From the renowned Fulbright Program  sponsored by the Bureau of Educational and Cultural Affairs under the United States Department of State to country-specific scholarships like the Indonesian LPDP Endowment Fund, numerous government scholarships are available. These programs offer substantial financial support to students pursuing higher education. It is crucial to check your eligibility for such scholarships early in your application process to take full advantage of these opportunities. 


For U.S. citizens and permanent residents, federal student loans are a primary source of funding for MBA programs due to their favorable terms compared to private loans. Federal loans typically offer lower interest rates and more flexible repayment options. Two key programs include Direct Unsubsidized Loans, which are available to graduate students regardless of financial need, and Grad PLUS Loans, which cover the full cost of attendance minus any other financial aid received. 

In addition, student loans are offered by banks, credit unions, and other financial institutions. These loans can cover the gap between the cost of the MBA program and the amount covered by scholarships and federal loans. It’s important to compare terms, interest rates, and repayment options from different lenders.

For international students, securing loans can be more challenging, but there are still viable options available. Many local banks in various markets offer student loans at preferred interest rates. Additionally, some specialized lenders cater specifically to non-U.S. citizens. Organizations like Prodigy Finance and MPower Financing provide loans without requiring a U.S. co-signer, making it easier for international students to access the necessary funds for their education. 

Income Share Agreements (ISAs)

In recent years, a new financing model known as Income Share Agreements (ISAs) has gained popularity. This innovative investment vehicle allows students to pay a percentage of their future income for a set number of years in exchange for funding their education. ISAs provide a flexible and risk-sharing approach to financing higher education, aligning the interests of both students and investors.

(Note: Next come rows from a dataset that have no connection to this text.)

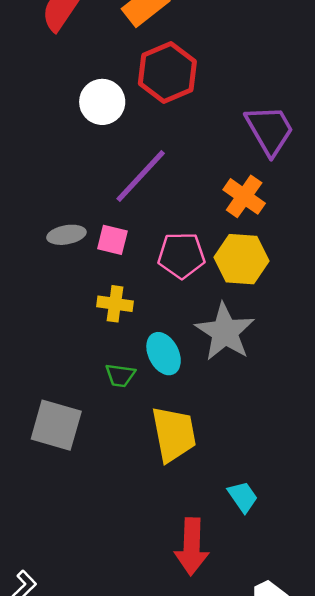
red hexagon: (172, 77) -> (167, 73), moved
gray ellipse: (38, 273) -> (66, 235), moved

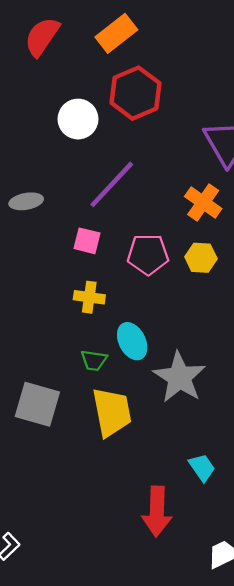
gray ellipse: (66, 235) -> (26, 201), moved
yellow hexagon: (242, 259) -> (201, 258), size x0.7
gray star: (225, 332) -> (179, 377), moved
yellow trapezoid: (174, 434) -> (112, 412), moved

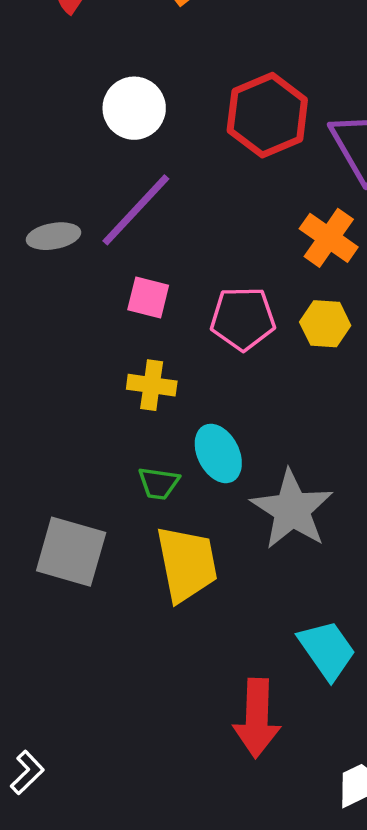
red hexagon: (136, 93) -> (267, 115), moved
purple line: (112, 184) -> (136, 210), moved
cyan trapezoid: (202, 467) -> (327, 650), size x1.4

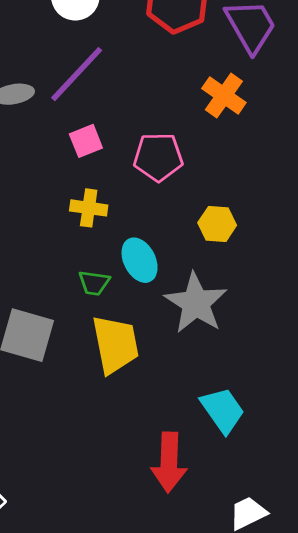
pink square: (148, 297) -> (86, 141), turned -36
yellow hexagon: (325, 324) -> (217, 224), moved

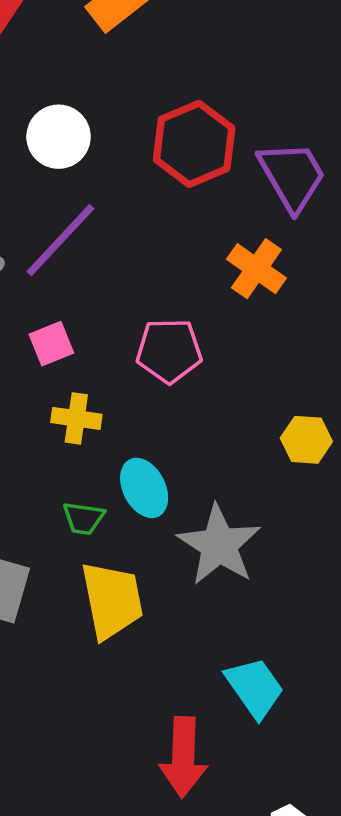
pink square: (86, 141) -> (51, 344), moved
yellow hexagon: (217, 224) -> (306, 440), moved

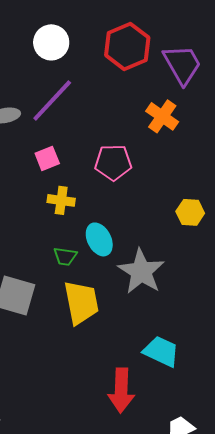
cyan trapezoid: (255, 688) -> (161, 351), turned -30

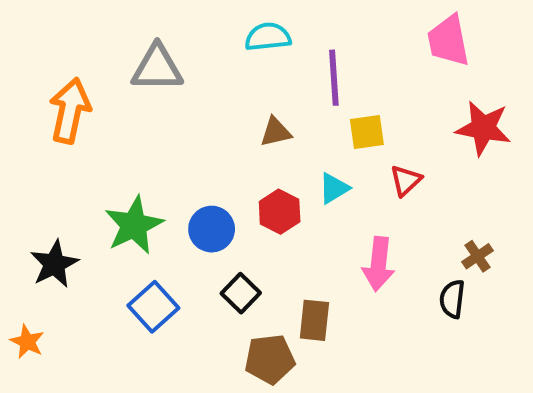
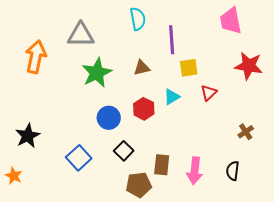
cyan semicircle: (268, 37) -> (138, 19), turned 85
green star: (134, 225) -> (97, 73), moved
pink arrow: (379, 264) -> (195, 171), moved
black semicircle: (452, 299) -> (233, 171), moved

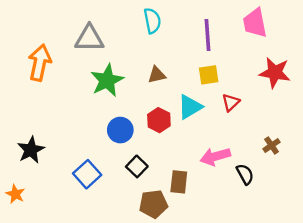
purple line: (172, 40) -> (207, 35), moved
cyan triangle: (172, 97) -> (190, 107), size x1.4
pink arrow: (195, 171) -> (215, 157), moved, turned 68
black semicircle: (233, 171) -> (245, 174), moved, turned 144

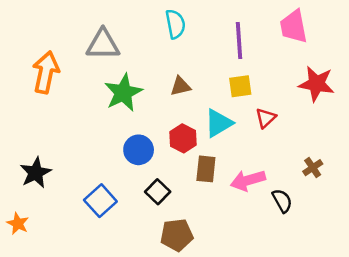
brown rectangle: (179, 182) -> (206, 169), moved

Companies like Brain Capital and Lendorse are leading the way in utilizing ISAs to address financial and academic exclusion. These social impact fintech/edtech companies focus on helping talented students from developing countries access the funds they need to pursue their education. By reducing the financial barriers to entry, ISAs contribute to greater educational equity and empower students to achieve their full potential.

Financing an MBA requires careful planning and exploration of various funding sources. Scholarships, loans, and financial aid can significantly reduce the financial burden and make your MBA journey more manageable. By understanding and leveraging these options, you can focus on your studies and career growth, ensuring that your investment in an MBA pays off in the long run.